The Voice died out like the chiming of a great
bell receding into immeasurable distance. The supercilious tones of the
professor had yielded to the sweetness and the light of the Greater Mind whose
instrument he had momentarily become. It was charged at the last with a golden
resonance that seemed to echo down vast spaceless corridors beyond the
furthermost outposts of time.
As the Voice faded out into a sacramental silence,
the strangely assorted throng, moved by a common impulse, lowered their heads
as though in prayer. The great globe pulsed and shimmered throughout its
sentient depths like a sea of liquid jewels. Then the tentacle that grasped the
professor drew him back toward the scintillating nucleus. Simultaneously
another arm reached out and grasped Bill Jones, who, during the strange
lecture, had ceased his wooden soldier marching and had stood stiffly at
attention.
The bodies of both men within the nucleus were
encircled once more by the single current. From it again put forth the
tentacles, cupping their heads, but the smokelike essence flowed back to them
this time, and with it flowed a tiny threadlike stream of violet light. Then
came the heaving motion when the shimmering currents caught the two men and
tossed them forth unharmed but visibly dowered with the radiance of more
abundant life. Their faces were positively glowing and their eyes were
illuminated by a light that was surely not of earth.
Then, before the very eyes of the marveling
people, the great globe began to dwindle. The jeweled lights intensified,
concentrated, merged, until at last remained only a single spot no larger than
a pin-head, but whose radiance was, notwithstanding, searing, excruciating.
Then the spot leaped up—up into the heavens, whirling, dipping and circling as
in a gesture of farewell, and finally soaring into invisibility with the
blinding speed of light.
The whole wildly improbable occurrence might have
been dismissed as a queer case of mass delusion, for such cases are not unknown
to history, had it not been followed by a convincing aftermath.

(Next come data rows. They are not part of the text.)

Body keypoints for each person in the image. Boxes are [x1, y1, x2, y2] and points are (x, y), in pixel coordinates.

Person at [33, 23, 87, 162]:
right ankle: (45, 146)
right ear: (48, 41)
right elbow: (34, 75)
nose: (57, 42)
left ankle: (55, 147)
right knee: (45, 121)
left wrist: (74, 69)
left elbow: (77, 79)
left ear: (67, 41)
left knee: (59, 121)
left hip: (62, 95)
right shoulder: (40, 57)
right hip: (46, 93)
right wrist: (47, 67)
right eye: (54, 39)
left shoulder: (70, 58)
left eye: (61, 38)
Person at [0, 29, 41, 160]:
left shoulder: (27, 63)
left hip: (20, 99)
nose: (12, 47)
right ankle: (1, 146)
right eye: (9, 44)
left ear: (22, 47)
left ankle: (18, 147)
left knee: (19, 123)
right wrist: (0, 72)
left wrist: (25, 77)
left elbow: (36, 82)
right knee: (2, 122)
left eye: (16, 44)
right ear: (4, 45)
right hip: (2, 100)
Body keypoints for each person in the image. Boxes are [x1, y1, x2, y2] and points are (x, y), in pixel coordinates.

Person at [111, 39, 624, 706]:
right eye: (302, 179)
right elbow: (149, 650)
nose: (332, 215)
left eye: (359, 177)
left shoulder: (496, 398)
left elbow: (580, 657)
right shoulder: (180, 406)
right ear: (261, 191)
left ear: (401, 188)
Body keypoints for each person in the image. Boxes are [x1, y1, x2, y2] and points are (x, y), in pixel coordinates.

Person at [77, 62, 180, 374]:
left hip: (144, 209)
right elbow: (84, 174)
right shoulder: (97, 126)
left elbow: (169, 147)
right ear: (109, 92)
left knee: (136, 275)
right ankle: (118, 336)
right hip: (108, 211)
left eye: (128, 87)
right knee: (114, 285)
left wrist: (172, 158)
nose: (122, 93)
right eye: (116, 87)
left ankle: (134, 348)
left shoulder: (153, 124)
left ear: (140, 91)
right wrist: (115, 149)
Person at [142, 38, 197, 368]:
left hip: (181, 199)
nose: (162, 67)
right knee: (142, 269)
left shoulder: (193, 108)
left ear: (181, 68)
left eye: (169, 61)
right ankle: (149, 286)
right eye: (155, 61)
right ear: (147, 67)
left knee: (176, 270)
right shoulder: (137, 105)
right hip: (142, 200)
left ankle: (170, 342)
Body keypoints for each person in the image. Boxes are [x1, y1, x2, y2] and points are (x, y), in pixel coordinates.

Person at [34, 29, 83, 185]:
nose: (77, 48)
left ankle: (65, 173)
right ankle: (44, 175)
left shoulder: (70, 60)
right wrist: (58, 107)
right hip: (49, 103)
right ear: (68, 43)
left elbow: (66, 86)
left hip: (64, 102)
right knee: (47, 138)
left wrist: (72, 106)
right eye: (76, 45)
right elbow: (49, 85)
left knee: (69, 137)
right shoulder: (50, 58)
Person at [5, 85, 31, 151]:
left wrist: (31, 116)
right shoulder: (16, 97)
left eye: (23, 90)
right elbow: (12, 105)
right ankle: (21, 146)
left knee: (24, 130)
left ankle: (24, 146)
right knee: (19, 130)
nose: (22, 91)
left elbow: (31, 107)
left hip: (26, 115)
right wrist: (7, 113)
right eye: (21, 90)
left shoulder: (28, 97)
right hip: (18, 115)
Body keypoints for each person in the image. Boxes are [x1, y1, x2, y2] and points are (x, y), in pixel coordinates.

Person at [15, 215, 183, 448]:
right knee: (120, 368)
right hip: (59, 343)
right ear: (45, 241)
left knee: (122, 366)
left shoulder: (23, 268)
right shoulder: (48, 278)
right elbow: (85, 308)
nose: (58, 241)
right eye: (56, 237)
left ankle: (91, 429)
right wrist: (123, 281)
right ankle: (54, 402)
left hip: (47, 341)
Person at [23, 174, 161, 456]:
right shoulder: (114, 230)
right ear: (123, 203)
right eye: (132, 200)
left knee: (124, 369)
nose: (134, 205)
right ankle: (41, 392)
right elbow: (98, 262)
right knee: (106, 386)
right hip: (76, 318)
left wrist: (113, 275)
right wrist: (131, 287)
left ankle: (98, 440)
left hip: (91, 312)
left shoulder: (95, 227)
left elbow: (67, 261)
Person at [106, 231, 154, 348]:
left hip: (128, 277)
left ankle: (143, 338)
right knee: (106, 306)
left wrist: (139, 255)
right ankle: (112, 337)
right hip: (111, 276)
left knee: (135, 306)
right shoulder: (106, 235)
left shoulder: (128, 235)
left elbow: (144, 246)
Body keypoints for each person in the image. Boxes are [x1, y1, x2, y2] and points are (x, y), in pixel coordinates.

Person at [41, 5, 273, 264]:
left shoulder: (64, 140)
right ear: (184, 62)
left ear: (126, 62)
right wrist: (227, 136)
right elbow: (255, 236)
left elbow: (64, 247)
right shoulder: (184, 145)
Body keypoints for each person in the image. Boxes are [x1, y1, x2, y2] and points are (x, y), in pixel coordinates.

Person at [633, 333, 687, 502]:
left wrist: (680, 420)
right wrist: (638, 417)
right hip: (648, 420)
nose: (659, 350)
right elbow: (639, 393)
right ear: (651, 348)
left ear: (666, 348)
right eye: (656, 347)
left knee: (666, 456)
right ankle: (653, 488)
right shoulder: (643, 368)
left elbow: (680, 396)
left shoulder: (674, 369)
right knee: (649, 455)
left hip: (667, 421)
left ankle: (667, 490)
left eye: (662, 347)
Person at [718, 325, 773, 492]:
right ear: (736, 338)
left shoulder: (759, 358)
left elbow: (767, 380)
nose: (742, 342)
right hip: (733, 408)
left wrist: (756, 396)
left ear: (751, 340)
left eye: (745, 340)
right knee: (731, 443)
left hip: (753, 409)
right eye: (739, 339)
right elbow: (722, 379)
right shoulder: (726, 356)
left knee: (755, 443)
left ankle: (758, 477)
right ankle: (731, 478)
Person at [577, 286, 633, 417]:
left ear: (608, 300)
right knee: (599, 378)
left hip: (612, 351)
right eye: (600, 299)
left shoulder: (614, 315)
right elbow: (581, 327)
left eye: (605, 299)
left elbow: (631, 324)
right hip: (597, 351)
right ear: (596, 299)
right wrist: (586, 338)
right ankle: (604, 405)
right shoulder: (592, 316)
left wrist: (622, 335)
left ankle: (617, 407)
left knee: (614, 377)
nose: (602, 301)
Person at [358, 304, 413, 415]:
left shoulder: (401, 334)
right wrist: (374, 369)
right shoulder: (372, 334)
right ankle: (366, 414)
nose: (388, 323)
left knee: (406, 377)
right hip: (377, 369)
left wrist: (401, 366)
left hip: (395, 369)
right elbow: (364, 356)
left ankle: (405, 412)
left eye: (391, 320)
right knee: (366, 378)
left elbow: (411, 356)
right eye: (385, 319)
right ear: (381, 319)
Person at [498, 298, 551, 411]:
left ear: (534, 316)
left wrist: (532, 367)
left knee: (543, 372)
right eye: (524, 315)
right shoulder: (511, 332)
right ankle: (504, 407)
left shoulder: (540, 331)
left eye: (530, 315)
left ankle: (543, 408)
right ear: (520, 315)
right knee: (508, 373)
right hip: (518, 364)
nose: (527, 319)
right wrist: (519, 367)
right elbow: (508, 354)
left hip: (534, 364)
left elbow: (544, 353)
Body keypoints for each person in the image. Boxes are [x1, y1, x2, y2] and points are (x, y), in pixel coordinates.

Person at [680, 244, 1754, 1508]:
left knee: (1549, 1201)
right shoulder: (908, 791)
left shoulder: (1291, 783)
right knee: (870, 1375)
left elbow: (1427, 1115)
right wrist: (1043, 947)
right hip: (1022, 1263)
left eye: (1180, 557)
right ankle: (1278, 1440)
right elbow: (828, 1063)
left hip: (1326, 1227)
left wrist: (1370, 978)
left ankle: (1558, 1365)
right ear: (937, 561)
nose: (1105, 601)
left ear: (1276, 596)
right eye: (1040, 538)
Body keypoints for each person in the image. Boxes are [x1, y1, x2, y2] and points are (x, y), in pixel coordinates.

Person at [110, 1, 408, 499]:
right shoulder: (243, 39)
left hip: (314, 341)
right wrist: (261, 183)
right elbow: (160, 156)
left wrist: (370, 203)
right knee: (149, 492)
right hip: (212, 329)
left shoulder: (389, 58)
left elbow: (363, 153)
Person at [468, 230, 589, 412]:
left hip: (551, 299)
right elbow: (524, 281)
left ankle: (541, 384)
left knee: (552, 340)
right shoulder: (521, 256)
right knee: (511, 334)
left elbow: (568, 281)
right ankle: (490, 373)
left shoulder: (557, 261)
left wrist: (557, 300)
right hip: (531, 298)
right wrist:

The culmination of a series of startling
coincidences, both ridiculous and tragic, at last brought men face to face with
an incontestable fact: namely, that Bill Jones had emerged from his fiery
baptism endowed with the thought-expressing facilities of Professor Ralston,
while the professor was forced to struggle along with the meager educational
appliances of Bill Jones!
In this ironic manner the Space-Wanderer had left
unquestionable proof of his visit by rendering a tribute to "innate
intelligence" and playing a Jovian Jest upon an educated fool—a neat
transposition.
A Columbus from a vaster, kindlier universe had
paused for a moment to learn the story of our pigmy system. He had brought us a
message from the outermost citadels of life and had flashed out again on his
aeonic voyage from everlasting unto everlasting.